Suppose an array sorted in ascending order is rotated at some pivot unknown to you beforehand.

(i.e., [0,1,2,4,5,6,7] might become [4,5,6,7,0,1,2]).

Find the minimum element.

You may assume no duplicate exists in the array.

Example 1:

Input: [3,4,5,1,2] Output: 1

Example 2:

Input: [4,5,6,7,0,1,2] Output: 0

Difficulty:Medium

Category:

Analyze

这道题目给的输入有两种情况，有可能输入是旋转有序数组，也有可能是没有旋转的有序输入，这个可以通过比较最后一个元素与第一个元素的大小来判断， 如果第一个元素比最后一个元素小，那就说明这个输入的数组并没有旋转。反之，则表示输入的是一个旋转数组。

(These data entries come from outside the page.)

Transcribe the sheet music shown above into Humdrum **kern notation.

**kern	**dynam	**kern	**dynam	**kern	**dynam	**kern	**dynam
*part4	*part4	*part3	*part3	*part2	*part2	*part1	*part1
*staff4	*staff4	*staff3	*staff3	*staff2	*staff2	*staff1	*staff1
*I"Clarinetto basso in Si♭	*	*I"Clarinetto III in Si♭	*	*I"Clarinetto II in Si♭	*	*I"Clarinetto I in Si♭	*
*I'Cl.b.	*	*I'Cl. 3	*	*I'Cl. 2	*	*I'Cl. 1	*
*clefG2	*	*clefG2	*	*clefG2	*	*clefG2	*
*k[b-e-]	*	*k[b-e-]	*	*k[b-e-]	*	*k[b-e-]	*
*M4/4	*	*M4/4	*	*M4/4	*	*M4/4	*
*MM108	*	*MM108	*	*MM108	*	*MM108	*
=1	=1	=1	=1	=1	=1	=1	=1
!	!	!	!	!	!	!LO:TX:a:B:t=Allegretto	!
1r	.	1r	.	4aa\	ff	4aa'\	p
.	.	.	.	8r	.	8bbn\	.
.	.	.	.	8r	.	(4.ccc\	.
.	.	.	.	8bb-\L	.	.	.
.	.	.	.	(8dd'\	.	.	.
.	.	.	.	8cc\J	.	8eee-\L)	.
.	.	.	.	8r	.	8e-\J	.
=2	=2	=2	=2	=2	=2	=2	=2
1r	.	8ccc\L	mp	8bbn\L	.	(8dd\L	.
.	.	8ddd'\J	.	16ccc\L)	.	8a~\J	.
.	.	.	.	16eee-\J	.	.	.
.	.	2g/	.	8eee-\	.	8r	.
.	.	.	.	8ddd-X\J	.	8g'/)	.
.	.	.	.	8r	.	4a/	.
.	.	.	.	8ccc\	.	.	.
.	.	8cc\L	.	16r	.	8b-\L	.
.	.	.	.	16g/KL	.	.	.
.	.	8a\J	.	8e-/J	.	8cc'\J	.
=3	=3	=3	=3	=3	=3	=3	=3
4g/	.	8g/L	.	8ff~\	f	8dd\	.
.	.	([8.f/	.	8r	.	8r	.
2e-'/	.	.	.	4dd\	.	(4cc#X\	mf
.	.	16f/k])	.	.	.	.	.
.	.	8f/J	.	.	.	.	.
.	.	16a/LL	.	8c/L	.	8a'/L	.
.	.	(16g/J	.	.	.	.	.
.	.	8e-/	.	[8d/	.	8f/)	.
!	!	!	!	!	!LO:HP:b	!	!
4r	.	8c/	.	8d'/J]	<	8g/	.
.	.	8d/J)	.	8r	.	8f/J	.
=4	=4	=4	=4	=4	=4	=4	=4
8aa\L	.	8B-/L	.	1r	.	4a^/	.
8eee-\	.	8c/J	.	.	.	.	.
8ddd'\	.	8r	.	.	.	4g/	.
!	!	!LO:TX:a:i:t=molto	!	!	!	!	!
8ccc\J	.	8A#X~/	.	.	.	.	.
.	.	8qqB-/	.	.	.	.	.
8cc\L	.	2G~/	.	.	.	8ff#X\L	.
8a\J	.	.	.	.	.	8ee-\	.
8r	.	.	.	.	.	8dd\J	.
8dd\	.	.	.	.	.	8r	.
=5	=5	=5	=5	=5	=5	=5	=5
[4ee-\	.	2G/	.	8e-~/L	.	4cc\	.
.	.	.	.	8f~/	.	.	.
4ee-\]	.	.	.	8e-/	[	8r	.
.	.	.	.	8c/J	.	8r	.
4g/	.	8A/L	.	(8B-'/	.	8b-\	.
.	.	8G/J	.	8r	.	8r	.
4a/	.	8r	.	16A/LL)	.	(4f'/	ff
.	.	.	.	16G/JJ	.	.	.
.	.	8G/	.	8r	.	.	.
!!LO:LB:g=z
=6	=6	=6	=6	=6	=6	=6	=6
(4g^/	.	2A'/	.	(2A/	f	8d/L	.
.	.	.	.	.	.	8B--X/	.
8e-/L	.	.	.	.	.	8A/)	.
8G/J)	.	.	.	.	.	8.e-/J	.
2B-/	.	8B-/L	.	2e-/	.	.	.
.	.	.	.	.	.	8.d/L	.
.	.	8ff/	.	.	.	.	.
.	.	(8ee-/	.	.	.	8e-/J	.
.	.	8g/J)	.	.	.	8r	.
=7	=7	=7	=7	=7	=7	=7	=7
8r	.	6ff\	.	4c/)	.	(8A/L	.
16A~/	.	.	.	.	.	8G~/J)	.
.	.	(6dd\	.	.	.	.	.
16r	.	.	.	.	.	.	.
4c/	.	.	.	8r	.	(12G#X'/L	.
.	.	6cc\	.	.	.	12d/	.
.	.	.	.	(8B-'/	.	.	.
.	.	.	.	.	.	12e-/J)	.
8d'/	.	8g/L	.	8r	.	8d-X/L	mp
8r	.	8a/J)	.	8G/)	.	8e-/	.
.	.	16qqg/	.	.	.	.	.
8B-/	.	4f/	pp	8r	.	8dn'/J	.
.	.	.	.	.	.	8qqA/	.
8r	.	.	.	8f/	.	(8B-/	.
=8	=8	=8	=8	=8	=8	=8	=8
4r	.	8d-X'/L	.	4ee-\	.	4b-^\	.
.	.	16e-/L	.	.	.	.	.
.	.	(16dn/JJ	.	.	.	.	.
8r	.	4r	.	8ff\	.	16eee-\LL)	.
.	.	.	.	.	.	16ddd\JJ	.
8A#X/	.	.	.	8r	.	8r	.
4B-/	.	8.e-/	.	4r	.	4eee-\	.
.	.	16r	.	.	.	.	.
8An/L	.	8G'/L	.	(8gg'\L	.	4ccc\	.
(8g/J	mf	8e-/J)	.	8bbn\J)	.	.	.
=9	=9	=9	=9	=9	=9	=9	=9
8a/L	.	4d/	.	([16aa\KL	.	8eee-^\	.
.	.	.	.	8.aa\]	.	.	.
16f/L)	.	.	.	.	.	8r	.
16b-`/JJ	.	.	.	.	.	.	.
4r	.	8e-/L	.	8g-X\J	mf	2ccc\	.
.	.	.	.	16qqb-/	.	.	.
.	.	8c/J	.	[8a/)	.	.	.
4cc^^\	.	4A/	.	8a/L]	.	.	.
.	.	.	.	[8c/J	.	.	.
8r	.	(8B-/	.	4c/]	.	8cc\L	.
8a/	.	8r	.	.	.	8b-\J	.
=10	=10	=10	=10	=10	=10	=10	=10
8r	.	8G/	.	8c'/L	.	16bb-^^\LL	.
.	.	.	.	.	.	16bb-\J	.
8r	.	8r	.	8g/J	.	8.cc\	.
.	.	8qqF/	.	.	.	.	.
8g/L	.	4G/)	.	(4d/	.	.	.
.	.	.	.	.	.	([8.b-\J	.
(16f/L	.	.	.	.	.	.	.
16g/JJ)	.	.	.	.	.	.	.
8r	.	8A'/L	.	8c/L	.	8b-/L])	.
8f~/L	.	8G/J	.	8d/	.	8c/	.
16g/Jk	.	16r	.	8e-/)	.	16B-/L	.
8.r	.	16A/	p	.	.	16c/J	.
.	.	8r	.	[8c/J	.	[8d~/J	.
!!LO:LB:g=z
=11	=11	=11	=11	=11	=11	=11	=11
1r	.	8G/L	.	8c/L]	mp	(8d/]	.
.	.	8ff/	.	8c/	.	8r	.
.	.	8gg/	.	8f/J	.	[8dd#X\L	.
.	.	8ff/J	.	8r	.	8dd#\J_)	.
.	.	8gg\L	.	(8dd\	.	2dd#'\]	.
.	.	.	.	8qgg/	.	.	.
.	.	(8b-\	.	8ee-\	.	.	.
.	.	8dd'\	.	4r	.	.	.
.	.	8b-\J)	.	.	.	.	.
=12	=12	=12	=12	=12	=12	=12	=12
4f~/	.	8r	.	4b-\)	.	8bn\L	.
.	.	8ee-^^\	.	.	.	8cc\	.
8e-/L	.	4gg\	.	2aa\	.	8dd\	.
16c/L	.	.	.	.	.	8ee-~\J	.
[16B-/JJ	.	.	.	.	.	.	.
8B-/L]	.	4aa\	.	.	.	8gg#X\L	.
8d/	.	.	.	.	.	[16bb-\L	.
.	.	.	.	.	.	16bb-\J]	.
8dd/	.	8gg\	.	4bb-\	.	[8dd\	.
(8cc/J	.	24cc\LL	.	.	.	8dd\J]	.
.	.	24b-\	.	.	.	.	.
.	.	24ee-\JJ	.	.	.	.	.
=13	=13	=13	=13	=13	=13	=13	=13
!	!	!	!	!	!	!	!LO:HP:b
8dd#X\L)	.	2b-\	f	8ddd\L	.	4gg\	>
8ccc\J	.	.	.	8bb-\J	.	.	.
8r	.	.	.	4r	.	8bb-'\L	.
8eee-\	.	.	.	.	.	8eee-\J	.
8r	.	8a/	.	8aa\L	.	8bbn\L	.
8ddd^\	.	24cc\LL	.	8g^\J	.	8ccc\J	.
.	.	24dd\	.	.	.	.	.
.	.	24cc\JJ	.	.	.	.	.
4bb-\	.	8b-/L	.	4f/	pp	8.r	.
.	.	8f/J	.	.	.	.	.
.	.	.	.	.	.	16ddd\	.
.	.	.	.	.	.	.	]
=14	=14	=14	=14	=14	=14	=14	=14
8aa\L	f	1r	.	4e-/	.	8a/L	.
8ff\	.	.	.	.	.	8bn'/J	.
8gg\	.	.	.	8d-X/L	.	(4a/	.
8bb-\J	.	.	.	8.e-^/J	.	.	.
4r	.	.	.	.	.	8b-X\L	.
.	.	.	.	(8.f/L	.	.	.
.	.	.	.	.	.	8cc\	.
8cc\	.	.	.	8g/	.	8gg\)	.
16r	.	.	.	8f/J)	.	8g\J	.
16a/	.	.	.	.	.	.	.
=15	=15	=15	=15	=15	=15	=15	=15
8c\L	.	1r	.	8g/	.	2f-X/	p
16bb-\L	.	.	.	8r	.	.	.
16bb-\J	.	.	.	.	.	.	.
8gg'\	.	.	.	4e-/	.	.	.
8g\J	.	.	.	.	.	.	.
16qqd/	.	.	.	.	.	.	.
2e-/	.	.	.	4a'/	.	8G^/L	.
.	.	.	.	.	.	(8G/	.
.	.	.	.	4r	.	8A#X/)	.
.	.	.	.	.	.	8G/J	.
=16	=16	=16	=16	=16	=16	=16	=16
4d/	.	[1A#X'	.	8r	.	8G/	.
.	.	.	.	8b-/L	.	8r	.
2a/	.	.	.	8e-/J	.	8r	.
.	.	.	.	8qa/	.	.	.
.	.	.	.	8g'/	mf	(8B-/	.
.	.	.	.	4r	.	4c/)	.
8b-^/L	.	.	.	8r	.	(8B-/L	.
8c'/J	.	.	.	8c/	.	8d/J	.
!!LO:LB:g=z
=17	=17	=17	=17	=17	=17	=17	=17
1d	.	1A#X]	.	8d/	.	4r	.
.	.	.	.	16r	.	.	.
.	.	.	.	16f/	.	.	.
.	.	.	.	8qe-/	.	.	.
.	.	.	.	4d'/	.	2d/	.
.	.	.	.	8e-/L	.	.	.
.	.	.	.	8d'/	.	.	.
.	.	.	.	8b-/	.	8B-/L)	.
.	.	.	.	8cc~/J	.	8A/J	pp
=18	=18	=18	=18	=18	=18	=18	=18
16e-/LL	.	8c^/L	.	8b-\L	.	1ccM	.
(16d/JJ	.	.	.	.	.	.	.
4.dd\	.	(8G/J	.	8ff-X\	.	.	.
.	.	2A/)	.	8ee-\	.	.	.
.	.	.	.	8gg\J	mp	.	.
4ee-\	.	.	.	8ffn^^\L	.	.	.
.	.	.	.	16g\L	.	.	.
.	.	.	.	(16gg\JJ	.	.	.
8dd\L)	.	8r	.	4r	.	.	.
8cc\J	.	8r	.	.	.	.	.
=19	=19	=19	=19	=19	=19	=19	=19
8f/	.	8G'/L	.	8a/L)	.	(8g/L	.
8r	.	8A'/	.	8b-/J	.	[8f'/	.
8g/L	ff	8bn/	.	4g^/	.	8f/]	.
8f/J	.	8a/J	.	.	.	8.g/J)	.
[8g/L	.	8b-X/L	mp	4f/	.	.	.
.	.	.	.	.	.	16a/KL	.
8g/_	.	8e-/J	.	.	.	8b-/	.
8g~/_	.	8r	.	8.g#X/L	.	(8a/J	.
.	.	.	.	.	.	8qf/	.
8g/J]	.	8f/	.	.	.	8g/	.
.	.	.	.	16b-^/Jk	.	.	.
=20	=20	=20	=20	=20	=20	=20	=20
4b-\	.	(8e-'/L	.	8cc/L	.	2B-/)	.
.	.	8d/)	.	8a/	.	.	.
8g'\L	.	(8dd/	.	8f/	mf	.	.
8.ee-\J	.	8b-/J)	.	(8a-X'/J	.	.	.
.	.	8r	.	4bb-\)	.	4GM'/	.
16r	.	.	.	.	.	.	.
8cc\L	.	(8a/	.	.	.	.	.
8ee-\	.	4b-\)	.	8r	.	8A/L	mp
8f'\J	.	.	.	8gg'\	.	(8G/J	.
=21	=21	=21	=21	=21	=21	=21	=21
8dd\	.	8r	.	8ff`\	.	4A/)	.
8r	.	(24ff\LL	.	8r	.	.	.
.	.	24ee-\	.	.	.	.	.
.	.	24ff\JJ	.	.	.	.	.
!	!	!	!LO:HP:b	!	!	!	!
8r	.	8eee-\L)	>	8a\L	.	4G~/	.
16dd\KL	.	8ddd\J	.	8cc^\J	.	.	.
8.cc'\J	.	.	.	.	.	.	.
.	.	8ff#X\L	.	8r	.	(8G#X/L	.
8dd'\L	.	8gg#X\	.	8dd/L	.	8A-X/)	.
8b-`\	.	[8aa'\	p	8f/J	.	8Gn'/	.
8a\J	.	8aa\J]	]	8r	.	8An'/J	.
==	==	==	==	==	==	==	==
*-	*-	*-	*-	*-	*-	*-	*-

Cite: 花花酱 Leetcode 153. Find Minimum in Rotated Sorted Array

Solution

Binary Search

Time Complexity: O(log n), Space Complexity:O(1)

class Solution {
 public:
  int findMin(vector<int>& nums) {
    int left = 0, right = nums.size() - 1;
    if (nums[left] < nums[right]) return nums[0];

    while (left < right - 1) {
      int mid = left + (right - left) / 2;

      // If the mid value > left value, then move the right part search.
      if (nums[mid] > nums[left]) left = mid;
      else right = mid;
    }
    return min(nums[left], nums[right]);
  }
};

Solution 2: Divide and conquer

Time complexity: T(n) = O(1) + T(n/2) = O(log n)

class Solution {
 public:
  int findMin(vector<int>& num) { 
    return findMin(num, 0, num.size() - 1);
  }

 private:
  int findMin(const vector<int>& num, int l, int r) {
    // Only 1 or 2 elements
    if (l + 1 >= r) return min(num[l], num[r]);

    // Sorted
    if (num[l] < num[r]) return num[l];

    int mid = l + (r - l) / 2;
    return min(findMin(num, l, mid - 1), findMin(num, mid, r));
  }
};